O ministro de Minas e Energia Bento Albuquerque já deixou claro suas prioridades. “Nós queremos capitalizar a Eletrobrás.” O plano de levar à iniciativa privada a estatal de energia tem sido obsessão no ministério desde o governo Michel Temer, mas apesar de resolver parte do problema financeiro do governo, não isenta a União de resolver questões legais e de incentivo. Para Lisboa, é urgente a necessidade de “tornar mais clara a legislação, que muitas vezes varia de estado para estado, e mostrar quais são os benefícios fiscais”. Tais benefícios, inclusive, estão sob risco de corte em análise no ministério da Economia.

NADANDO CONTRA A MARÉ Apesar dos entraves, o campo brasileiro para geração dessas energias é latente e atrai empresários. O presidente da Neoenergia, Mario José Ruiz-Tagle Larrain, confirmou que a empresa do setor elétrico está analisando as oportunidades do potencial eólico offshore brasileiro para aproveitá-lo com aerogeradores de mais de 10 MW. Os projetos, ainda em estágios preliminares, envolvem energia eólica offshore no Ceará, Rio Grande do Sul e Rio de Janeiro. “Existem 3.000 MW de capacidade de desenvolvimento em cada uma das áreas. Temos muito o que trabalhar, mas com certeza há uma oportunidade”, disse o executivo, estimando que alguns projetos poderiam sair do papel, em caso de viabilidade, entre cinco e dez anos.

Dida Sampaio

“Nossa prioridade, desde o começo do mandato, é capitalizar a Eletrobras e avançar com a privatização” Bento Albuquerque Ministro de Minas e Energia .

Entendendo o próprio potencial, o governo estadual do Ceará tem se movimentado. Em setembro o governador Camilo Santana assinou memorando de entendimento com a chinesa Mingyang Smart Energy, para a instalação de uma indústria de aerogeradores para parques eólicos no oceano. No último dia 19 o vice presidente da multinacional chinesa, Larry Wang, foi ao Ceará para definir detalhes da instalação da fábrica no Complexo do Pecém. Segundo o secretário estadual do Desenvolvimento Econômico e Trabalho, Francisco de Queiroz Maia Júnior, o governo local agiu rápido para “criar condições para atrair empresas que produzem energias renováveis”. Ele cita que há hoje quatro projetos entre a fase de viabilização e instalação de parques eólicos no estado. Juntos, estão orçados na ordem de R$ 20 bilhões.

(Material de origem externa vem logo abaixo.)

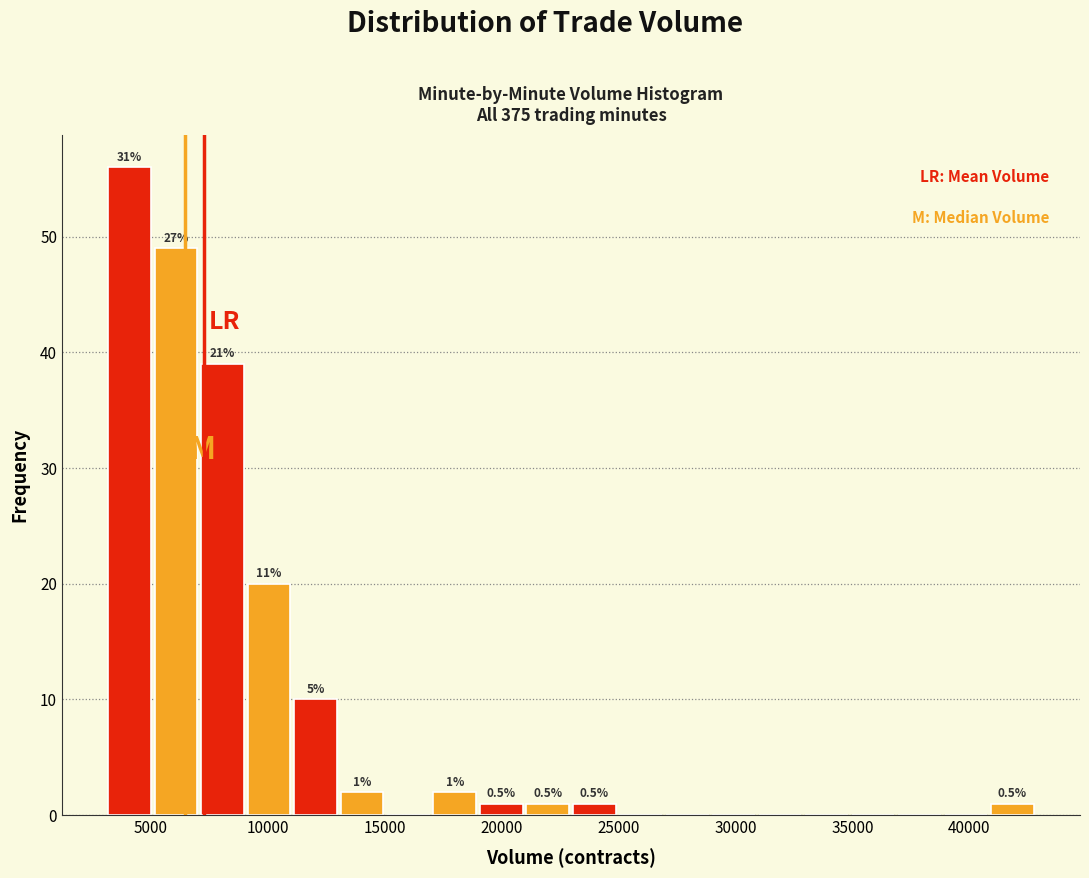

Around what value on the x-axis is the tallest bar? Give the approximate position of its centre, as read against the axis.

4000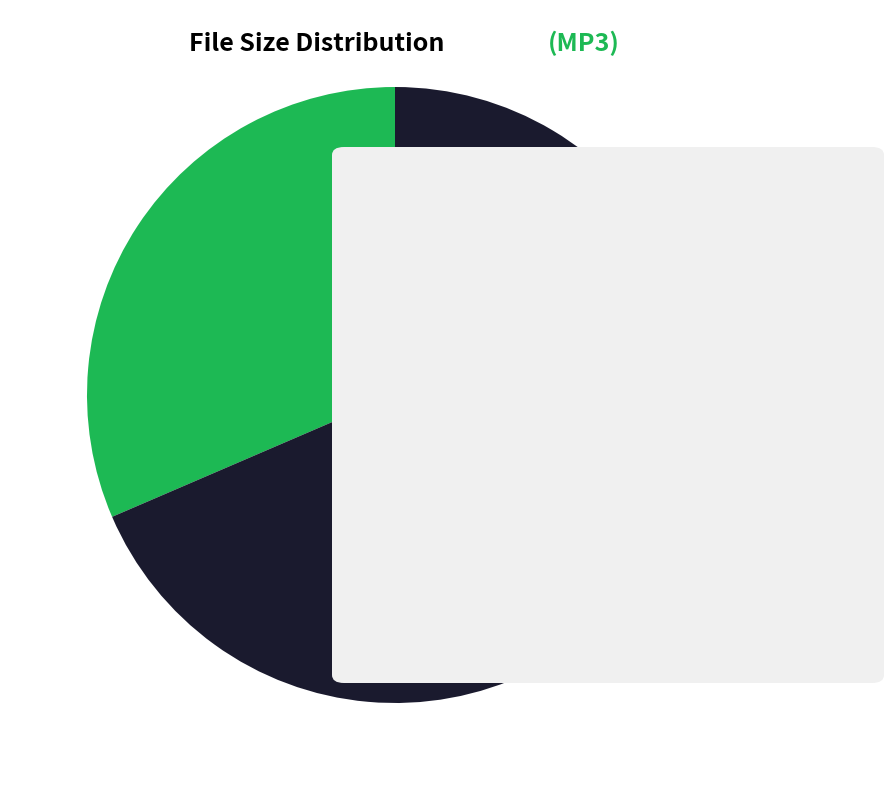

Does any single category account for the majority?

Yes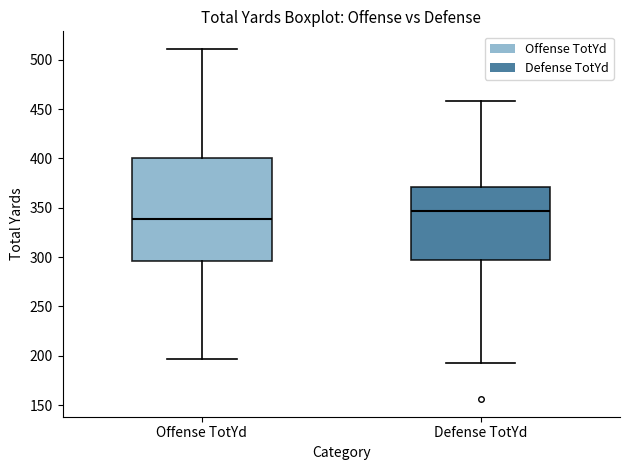

Where does the upper whisker of the box for Defense TotYd end on the y-axis? The values are not printed on the chart, so give them approximately, as read against the axis.

460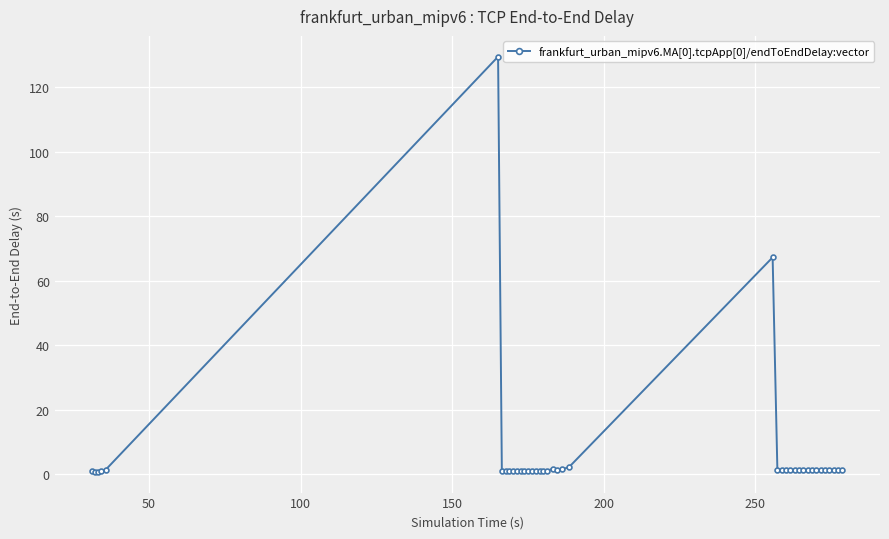

What is the average value?

6.1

Quem também pode aproveitar os ventos e o sol é a região Amazônica. Conhecida pelo potencial de usinas hidrelétricas, a região tem o mesmo nível de atratividade para gerar energia solar. Hoje o Amazonas tem 370 MW de geração por sistemas fotovoltaicos, cifra que pode escalonar em pouco tempo. Segundo o secretário adjunto da Secretaria de Planejamento e Desenvolvimento Energético do Ministério de Minas e Energia (MME), Hélvio Neves Guerra, o governo leva em consideração que a matriz energética brasileira mudará nas próximas décadas, obrigando a Amazônia a rever seu posicionamento. “Em 2029 esperamos que o parque hídrico do país tenha sua participação na matriz energética reduzida dos atuais 64% para 49%. Isso exige planejamento para que tudo seja feito da melhor forma para os empresários, consumidores e meio ambiente”, disse. O secretário enaltece a capacidade do governo brasileiro de estimular novos negócios, o que parece não ecoar no mundo real. Para Guerra, o Brasil é hoje um dos países com maior oferta de sol e vento. Ele está correto, mas é preciso saber usá-los.